EXERCISE DIRECTIONS >>
From the records below, copy the lines that include "cystadenocarcinoma".

RECORDS SHOWN >>
--------

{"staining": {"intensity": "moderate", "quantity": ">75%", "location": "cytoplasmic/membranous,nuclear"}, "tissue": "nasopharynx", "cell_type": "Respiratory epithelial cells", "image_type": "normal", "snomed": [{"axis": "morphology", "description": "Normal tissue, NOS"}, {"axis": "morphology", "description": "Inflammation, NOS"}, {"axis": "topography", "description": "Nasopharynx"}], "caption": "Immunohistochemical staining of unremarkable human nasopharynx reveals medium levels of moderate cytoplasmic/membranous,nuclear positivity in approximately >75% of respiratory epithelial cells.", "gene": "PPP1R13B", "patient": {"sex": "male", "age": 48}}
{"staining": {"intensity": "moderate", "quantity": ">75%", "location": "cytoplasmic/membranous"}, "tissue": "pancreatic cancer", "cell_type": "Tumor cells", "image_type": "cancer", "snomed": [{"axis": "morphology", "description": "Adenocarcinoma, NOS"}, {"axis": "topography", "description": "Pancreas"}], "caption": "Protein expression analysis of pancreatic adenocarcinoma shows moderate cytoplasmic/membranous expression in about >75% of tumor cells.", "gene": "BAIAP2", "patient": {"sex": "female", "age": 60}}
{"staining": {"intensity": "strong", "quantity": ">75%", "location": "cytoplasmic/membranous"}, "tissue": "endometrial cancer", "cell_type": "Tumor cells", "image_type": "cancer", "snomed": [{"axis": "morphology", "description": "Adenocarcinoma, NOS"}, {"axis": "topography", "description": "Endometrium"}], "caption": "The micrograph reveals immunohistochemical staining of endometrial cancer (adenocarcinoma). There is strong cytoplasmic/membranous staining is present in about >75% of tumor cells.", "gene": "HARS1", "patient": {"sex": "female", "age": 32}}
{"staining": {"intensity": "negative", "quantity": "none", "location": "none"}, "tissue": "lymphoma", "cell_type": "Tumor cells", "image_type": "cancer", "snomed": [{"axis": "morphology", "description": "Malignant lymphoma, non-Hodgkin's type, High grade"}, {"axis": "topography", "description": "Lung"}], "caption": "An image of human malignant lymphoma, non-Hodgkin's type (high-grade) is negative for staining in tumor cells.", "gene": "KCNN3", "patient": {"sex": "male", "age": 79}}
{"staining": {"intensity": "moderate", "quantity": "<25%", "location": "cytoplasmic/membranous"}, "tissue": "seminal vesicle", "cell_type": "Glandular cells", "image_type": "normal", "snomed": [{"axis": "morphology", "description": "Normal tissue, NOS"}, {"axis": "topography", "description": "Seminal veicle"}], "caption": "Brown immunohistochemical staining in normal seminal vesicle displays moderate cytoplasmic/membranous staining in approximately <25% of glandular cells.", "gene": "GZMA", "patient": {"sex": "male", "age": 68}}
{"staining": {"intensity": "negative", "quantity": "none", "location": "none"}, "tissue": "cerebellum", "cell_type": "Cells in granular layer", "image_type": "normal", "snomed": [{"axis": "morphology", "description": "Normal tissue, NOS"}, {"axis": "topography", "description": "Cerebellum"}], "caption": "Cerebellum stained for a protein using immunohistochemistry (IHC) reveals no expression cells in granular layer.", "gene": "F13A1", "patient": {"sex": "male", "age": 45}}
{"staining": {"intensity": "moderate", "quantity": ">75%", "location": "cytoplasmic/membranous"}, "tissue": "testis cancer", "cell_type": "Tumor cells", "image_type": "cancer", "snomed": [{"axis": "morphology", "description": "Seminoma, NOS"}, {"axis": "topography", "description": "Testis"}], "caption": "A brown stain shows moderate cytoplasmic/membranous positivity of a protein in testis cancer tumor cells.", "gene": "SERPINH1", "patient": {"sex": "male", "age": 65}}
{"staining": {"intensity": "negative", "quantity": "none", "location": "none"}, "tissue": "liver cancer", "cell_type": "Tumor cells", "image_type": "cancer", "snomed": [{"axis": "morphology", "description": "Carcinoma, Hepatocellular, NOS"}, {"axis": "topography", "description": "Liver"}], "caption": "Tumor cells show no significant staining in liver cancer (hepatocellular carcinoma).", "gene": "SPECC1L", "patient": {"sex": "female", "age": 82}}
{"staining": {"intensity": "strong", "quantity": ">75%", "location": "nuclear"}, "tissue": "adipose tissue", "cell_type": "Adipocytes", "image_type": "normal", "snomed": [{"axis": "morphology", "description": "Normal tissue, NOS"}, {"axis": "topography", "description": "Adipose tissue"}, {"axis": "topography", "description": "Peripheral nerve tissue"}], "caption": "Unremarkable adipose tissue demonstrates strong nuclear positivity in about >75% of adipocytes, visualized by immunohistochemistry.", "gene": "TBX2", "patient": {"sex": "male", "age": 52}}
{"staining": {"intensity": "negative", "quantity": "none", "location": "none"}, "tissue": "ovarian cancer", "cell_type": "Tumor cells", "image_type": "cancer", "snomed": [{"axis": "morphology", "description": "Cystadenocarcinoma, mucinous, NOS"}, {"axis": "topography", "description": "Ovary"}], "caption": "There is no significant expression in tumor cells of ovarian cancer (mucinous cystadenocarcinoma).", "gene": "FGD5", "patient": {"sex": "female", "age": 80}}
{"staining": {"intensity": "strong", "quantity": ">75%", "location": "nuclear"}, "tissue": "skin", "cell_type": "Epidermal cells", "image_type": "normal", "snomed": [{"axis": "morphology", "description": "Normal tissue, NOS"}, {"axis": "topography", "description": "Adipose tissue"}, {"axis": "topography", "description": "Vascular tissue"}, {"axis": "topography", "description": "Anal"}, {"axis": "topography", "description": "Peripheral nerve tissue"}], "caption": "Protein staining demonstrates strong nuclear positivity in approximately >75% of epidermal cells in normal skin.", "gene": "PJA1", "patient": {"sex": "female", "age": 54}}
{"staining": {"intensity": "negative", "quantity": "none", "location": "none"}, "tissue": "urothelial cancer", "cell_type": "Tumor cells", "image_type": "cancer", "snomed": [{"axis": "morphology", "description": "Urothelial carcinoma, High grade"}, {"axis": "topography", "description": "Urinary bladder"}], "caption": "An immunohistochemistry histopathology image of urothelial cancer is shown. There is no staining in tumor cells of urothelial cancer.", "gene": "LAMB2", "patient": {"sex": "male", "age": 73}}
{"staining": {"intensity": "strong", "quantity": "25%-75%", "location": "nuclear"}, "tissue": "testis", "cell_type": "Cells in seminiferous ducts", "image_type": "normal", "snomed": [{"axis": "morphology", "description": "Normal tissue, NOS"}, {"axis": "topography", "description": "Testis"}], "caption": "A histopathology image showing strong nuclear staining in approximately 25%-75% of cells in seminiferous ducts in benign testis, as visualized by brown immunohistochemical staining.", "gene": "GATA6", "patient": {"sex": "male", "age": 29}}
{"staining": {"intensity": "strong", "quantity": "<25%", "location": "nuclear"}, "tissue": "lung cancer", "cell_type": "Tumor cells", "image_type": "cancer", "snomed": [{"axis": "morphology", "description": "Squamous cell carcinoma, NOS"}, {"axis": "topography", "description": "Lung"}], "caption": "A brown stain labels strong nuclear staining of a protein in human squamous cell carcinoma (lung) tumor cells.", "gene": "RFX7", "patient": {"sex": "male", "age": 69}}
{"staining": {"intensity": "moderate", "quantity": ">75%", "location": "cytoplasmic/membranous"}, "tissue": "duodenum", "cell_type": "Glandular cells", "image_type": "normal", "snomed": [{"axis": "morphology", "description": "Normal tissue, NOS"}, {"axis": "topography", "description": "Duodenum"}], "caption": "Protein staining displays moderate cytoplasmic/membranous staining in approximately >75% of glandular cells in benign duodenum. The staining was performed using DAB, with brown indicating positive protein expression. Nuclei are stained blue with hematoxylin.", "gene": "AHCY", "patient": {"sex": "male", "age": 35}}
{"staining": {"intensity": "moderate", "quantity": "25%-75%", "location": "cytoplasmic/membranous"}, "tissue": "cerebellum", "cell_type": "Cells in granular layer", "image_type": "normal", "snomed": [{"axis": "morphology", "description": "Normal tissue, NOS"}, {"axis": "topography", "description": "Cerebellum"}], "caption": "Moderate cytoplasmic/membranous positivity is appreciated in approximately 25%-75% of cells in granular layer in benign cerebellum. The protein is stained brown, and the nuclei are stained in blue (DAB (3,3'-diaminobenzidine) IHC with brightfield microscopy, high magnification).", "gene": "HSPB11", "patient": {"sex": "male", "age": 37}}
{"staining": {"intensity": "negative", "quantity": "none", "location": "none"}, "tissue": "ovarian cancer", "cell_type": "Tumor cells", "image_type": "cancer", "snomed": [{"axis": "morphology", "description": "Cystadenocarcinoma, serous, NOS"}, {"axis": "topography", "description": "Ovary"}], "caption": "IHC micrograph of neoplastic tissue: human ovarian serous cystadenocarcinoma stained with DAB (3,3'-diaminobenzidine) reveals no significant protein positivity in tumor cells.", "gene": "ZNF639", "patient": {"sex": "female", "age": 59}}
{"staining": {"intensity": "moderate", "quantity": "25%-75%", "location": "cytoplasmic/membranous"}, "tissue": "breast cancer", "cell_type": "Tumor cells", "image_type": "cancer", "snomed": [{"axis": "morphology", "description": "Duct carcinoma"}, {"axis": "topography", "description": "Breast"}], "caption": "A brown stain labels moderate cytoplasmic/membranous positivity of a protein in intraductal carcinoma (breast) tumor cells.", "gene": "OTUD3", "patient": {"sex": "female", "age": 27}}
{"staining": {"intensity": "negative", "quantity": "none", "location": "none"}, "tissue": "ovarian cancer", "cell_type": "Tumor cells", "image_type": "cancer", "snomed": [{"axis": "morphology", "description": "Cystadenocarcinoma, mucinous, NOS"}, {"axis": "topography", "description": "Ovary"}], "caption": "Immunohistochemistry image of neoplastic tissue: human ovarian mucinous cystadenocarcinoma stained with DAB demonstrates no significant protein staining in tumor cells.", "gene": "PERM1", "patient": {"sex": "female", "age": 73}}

--------

FINISHED TASK >>
{"staining": {"intensity": "negative", "quantity": "none", "location": "none"}, "tissue": "ovarian cancer", "cell_type": "Tumor cells", "image_type": "cancer", "snomed": [{"axis": "morphology", "description": "Cystadenocarcinoma, mucinous, NOS"}, {"axis": "topography", "description": "Ovary"}], "caption": "There is no significant expression in tumor cells of ovarian cancer (mucinous cystadenocarcinoma).", "gene": "FGD5", "patient": {"sex": "female", "age": 80}}
{"staining": {"intensity": "negative", "quantity": "none", "location": "none"}, "tissue": "ovarian cancer", "cell_type": "Tumor cells", "image_type": "cancer", "snomed": [{"axis": "morphology", "description": "Cystadenocarcinoma, serous, NOS"}, {"axis": "topography", "description": "Ovary"}], "caption": "IHC micrograph of neoplastic tissue: human ovarian serous cystadenocarcinoma stained with DAB (3,3'-diaminobenzidine) reveals no significant protein positivity in tumor cells.", "gene": "ZNF639", "patient": {"sex": "female", "age": 59}}
{"staining": {"intensity": "negative", "quantity": "none", "location": "none"}, "tissue": "ovarian cancer", "cell_type": "Tumor cells", "image_type": "cancer", "snomed": [{"axis": "morphology", "description": "Cystadenocarcinoma, mucinous, NOS"}, {"axis": "topography", "description": "Ovary"}], "caption": "Immunohistochemistry image of neoplastic tissue: human ovarian mucinous cystadenocarcinoma stained with DAB demonstrates no significant protein staining in tumor cells.", "gene": "PERM1", "patient": {"sex": "female", "age": 73}}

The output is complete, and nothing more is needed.